» **PROBLEM STATEMENT**
Search the records below for the word "サワディカァ", then return every line where it appears.

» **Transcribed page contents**
###

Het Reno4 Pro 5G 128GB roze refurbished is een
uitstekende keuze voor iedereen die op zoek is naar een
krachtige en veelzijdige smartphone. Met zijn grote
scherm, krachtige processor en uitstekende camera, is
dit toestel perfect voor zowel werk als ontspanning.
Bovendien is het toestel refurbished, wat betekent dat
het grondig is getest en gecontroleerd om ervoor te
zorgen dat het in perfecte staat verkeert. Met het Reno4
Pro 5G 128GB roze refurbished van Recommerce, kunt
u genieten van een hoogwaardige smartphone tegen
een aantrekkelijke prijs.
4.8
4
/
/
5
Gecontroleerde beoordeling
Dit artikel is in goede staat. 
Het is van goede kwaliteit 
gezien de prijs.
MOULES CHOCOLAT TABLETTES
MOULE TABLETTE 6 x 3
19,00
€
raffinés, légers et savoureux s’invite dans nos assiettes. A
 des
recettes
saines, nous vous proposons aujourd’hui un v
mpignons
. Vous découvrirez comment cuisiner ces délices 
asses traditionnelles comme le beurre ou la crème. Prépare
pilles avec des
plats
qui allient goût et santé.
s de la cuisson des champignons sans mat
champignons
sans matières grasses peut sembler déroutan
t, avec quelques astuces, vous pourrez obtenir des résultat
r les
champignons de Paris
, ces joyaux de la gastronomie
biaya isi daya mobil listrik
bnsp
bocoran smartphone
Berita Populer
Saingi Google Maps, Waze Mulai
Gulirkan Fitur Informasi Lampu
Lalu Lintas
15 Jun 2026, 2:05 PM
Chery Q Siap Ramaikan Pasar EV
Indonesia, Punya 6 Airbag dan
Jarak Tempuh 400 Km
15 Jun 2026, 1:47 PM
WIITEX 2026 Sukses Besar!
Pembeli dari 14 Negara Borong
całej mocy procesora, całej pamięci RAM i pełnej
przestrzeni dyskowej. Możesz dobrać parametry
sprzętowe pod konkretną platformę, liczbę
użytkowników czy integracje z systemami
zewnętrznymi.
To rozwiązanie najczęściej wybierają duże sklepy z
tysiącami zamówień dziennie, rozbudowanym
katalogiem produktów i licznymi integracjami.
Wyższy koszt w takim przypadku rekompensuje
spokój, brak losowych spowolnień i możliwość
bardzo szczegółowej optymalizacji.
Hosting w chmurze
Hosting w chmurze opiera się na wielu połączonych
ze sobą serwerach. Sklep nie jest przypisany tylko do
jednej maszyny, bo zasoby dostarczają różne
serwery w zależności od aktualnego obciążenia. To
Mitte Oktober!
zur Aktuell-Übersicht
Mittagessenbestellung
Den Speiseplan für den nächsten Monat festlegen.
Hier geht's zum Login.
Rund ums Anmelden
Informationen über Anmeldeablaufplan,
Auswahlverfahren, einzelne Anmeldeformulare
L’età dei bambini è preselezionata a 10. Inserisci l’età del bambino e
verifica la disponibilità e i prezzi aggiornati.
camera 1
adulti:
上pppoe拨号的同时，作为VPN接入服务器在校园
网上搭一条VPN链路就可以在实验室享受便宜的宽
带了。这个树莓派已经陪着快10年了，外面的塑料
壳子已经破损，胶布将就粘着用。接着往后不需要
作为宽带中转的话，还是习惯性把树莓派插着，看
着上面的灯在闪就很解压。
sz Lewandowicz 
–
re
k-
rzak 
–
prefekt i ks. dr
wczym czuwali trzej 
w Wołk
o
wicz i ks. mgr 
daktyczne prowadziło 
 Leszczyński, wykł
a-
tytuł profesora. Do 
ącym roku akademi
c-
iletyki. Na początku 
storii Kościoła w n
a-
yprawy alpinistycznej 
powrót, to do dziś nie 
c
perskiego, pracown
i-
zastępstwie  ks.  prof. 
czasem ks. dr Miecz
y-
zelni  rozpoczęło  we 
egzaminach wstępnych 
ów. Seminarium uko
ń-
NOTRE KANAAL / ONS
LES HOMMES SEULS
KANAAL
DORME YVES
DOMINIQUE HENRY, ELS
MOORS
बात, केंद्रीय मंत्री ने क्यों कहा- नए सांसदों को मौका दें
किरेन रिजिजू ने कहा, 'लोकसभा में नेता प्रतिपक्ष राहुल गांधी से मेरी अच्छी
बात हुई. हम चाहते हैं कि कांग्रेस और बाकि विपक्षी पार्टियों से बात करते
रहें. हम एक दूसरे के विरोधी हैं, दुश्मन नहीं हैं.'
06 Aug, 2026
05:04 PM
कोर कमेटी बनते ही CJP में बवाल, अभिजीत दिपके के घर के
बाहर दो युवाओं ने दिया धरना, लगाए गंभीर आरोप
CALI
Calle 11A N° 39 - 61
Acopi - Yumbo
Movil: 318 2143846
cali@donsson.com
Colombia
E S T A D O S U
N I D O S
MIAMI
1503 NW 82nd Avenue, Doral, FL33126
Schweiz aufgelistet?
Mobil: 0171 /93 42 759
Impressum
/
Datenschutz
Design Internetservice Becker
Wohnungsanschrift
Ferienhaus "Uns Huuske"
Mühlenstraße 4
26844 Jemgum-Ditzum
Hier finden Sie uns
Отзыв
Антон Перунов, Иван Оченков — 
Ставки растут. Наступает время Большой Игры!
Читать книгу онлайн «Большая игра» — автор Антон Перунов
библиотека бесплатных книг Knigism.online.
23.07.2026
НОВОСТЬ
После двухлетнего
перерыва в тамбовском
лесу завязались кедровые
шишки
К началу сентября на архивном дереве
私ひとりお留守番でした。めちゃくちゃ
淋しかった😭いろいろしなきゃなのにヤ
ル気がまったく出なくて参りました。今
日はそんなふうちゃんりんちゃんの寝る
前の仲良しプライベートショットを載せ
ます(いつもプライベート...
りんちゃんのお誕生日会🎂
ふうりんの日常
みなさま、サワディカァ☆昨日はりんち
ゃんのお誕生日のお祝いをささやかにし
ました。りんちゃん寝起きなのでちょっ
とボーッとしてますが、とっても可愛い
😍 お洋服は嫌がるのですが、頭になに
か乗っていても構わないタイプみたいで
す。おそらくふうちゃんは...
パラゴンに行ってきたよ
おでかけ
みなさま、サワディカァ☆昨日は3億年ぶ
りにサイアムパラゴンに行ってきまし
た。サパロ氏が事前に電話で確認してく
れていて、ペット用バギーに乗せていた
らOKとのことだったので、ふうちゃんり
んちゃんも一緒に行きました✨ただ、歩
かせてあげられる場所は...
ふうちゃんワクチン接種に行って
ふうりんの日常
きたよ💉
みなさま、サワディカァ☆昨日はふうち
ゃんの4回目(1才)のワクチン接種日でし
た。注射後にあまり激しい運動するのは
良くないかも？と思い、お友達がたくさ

###

» **ANSWER SPACE**
みなさま、サワディカァ☆昨日はりんち
みなさま、サワディカァ☆昨日は3億年ぶ
みなさま、サワディカァ☆昨日はふうち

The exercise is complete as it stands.